Seventeen people arrested during a protest in Portland last July admitted in court Thursday that they violated a city ordinance on disorderly conduct. They will have their charges dismissed and each will pay $140 into a victims’ compensation fund.

The group will also meet with police next week as part of a restorative justice program. Jon Gale, an attorney representing one protester, said the meeting will allow the demonstrators and police to discuss the protest, which ended with the arrests on July 15 of some protesters who were blocking a portion of Commercial Street while demonstrating against police shootings of black men elsewhere in the country.

Under the agreement with prosecutors, the charges against the protesters will go away in six months, as long as they don’t violate the law again and pay an additional $60 toward the restorative justice program.

Fifteen of the 17 arrested appeared in court Thursday. They all declined to speak with a reporter after a brief appearance before Judge Paul A. Fritzsche. The other two who had been arrested were out of state for Thursday’s hearing, prosecutors said, but agreed to the same terms as the others.

Violating the disorderly conduct ordinance normally results in a fine of $100, Cumberland County Deputy District Attorney Jennifer Ackerman said.

The demonstrators blocked a section of Commercial Street on a busy Friday night in July. Portland police officials complained that the protesters failed to get a permit and discuss their plans with police, unlike another, similar protest the week before.


The leaders of the earlier protest met with police beforehand to discuss their protest and the route their march would follow. By contrast, Portland police said they tried to contact the organizers of the July 15 march before they set off, but they were rebuffed.

A call seeking comment from Portland Police Chief Michael Sauschuck was not immediately returned Thursday morning.
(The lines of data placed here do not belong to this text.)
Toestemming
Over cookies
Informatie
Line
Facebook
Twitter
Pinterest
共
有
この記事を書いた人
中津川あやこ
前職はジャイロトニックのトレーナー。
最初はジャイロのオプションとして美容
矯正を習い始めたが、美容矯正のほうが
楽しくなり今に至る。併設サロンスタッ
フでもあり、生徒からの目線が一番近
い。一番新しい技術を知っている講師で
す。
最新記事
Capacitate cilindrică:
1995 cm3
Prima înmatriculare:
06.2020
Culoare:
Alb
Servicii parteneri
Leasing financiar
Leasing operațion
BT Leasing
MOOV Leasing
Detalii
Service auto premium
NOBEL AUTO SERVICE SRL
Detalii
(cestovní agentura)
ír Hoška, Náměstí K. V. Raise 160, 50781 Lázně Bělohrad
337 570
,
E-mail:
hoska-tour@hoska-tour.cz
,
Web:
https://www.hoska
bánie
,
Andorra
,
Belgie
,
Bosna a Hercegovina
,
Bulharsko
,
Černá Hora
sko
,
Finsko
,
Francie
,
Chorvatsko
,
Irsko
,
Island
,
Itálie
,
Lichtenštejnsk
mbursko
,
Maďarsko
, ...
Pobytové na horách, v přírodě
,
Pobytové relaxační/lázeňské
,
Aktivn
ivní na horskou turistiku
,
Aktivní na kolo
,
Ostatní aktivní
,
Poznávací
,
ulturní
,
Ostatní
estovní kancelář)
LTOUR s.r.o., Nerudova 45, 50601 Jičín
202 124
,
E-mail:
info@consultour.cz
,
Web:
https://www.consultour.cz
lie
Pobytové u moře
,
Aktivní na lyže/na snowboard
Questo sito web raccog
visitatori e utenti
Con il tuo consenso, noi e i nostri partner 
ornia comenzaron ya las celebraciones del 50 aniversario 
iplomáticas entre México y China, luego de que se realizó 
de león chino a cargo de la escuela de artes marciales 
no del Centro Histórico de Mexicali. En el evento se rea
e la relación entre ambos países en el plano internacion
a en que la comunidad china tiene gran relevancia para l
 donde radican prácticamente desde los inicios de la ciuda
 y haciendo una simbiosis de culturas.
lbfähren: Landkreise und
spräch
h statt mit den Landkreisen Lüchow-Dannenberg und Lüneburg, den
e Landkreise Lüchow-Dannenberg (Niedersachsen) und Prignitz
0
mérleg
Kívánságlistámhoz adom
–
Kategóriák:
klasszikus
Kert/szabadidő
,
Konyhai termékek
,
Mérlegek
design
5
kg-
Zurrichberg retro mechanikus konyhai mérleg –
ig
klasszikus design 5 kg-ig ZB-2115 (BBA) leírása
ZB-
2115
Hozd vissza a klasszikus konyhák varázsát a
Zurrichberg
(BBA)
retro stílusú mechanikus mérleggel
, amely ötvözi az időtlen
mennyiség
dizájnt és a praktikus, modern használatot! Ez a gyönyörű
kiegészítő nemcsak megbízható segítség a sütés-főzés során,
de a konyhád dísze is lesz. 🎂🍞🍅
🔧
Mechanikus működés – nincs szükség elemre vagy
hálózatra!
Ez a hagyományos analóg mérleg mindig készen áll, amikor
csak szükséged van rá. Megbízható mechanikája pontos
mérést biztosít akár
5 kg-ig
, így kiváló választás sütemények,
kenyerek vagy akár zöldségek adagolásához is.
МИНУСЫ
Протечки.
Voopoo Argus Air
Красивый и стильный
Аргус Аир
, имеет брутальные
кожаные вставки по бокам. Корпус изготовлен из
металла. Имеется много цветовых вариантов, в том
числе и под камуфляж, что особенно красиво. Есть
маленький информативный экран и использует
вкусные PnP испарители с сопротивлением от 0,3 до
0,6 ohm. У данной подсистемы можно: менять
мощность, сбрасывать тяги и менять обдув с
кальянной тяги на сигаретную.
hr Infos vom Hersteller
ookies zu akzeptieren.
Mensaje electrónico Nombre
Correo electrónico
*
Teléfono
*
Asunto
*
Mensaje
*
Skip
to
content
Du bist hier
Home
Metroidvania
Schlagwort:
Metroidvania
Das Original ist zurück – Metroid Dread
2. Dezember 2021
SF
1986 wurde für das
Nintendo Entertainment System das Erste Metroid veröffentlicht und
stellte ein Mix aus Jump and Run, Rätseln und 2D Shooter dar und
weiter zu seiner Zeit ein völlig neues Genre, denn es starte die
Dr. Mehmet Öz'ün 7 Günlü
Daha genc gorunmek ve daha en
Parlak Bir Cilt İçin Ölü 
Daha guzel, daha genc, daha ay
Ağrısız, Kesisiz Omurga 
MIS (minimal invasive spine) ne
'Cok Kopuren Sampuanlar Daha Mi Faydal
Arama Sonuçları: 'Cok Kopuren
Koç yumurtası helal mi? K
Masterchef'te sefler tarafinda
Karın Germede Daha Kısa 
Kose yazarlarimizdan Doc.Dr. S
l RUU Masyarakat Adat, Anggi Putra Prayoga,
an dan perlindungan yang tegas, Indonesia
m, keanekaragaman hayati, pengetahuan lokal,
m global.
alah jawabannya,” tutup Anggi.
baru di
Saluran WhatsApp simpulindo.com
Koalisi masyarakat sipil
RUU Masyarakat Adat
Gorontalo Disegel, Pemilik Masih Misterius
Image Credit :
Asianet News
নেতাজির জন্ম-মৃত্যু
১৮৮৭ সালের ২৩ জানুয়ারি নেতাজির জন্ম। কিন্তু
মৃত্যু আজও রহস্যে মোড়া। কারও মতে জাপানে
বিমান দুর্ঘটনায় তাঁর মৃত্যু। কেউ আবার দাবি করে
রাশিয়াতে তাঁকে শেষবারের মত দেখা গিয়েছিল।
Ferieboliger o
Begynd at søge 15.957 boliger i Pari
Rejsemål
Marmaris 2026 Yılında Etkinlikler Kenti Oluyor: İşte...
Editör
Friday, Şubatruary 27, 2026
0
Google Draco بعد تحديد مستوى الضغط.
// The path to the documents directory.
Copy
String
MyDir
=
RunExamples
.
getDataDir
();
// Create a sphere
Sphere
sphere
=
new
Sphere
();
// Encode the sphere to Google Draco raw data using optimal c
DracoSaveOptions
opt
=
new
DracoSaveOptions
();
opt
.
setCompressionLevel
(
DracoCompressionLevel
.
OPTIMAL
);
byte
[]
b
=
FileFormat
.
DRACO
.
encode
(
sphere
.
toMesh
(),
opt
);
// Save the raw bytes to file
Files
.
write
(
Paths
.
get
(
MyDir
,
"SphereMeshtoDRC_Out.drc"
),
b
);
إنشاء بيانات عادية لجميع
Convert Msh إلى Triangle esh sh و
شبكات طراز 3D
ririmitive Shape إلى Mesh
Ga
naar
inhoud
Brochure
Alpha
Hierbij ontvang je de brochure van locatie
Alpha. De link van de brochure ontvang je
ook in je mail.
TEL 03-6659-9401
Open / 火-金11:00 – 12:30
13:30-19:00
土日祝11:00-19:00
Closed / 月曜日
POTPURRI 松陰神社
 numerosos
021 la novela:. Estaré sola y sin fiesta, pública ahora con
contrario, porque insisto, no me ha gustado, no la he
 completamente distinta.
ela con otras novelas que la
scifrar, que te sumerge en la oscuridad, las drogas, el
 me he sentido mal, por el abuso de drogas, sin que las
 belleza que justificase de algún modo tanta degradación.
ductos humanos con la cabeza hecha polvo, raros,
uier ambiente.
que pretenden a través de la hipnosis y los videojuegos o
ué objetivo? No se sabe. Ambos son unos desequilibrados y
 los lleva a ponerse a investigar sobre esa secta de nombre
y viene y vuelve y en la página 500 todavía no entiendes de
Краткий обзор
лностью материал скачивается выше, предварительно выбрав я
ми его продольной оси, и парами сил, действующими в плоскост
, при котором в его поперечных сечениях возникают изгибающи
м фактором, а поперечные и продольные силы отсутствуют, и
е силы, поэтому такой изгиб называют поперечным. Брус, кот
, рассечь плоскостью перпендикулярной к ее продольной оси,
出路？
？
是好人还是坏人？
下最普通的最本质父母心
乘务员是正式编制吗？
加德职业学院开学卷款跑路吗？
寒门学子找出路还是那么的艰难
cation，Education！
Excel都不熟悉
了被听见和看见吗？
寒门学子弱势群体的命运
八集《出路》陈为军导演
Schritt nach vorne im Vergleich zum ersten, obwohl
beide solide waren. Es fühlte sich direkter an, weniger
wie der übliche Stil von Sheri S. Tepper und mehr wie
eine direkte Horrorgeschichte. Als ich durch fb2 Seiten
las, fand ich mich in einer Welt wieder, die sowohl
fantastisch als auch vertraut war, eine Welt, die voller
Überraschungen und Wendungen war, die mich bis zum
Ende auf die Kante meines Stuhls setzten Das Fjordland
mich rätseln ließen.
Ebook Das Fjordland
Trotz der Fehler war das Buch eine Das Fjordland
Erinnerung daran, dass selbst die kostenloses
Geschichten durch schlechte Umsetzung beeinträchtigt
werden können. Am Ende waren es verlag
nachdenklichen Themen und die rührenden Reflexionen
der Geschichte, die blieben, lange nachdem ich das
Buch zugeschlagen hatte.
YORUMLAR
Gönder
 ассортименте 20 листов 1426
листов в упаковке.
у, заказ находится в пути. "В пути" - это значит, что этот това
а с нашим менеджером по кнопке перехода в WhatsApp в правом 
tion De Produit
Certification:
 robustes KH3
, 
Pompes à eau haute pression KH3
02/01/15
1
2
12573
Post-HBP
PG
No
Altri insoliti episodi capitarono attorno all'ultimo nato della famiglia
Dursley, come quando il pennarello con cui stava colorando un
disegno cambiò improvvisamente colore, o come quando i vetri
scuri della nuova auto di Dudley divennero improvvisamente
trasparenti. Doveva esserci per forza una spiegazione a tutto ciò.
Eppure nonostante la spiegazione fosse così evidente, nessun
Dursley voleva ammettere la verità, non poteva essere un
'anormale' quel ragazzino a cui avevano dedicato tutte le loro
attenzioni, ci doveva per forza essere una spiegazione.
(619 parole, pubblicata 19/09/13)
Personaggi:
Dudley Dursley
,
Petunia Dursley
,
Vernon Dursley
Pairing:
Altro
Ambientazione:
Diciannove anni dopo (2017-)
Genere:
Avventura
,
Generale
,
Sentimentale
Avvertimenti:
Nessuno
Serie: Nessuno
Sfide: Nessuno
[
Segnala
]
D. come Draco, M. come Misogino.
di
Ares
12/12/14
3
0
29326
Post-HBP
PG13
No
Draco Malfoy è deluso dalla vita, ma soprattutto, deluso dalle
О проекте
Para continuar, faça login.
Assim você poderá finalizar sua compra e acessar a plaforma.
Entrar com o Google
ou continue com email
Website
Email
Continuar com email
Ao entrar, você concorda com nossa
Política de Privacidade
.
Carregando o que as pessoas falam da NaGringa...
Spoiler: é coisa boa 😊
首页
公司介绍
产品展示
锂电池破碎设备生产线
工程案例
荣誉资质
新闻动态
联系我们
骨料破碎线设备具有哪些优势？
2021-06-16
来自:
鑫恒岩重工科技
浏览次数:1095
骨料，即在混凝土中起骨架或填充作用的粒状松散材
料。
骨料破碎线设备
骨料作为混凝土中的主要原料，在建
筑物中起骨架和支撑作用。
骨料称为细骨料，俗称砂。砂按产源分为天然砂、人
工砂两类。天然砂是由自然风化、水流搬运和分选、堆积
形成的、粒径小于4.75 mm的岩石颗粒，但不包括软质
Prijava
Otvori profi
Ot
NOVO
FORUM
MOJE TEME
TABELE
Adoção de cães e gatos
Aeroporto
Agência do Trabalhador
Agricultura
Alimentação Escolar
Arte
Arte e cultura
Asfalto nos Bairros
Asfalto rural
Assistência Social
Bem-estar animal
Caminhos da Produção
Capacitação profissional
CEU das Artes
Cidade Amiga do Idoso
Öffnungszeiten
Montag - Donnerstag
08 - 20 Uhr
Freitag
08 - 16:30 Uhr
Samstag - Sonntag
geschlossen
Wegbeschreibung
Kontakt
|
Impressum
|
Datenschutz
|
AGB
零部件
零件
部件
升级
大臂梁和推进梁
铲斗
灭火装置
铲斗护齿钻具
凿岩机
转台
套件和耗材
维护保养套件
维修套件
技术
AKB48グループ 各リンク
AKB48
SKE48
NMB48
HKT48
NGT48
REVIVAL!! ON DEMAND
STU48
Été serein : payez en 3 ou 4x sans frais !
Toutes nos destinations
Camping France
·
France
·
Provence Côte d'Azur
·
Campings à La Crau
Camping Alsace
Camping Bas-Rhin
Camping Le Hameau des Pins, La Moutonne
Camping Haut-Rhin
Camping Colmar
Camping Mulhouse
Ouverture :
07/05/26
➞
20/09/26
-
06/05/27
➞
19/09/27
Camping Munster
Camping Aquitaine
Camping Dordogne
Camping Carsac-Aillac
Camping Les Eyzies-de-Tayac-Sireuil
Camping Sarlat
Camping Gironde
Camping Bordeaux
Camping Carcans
The protesters formed up in Lincoln Park early in the evening and then marched, chanting, down Pearl Street to Commercial Street, with a police car in front of the group and two cruisers behind. There were a few shouts back and forth between protesters and some bystanders who objected to the “black lives matter” chants, and a handful of drivers were delayed when protesters holding a banner blocked Custom House Wharf. The demonstrators took down the banner when asked to by police, who watched the protest for more than three hours before making arrests when the demonstrators refused to disperse.

Other protesters continued the demonstration and those arrested were released a few hours after they were taken into custody.

It’s not clear if the meeting with police next week will be open to the public. Stacey Neumann, a lawyer who represented one protester, said the session will give both demonstrators and the police a chance to clear the air.

“Hopefully, all the parties can come together and move forward,” Neumann said.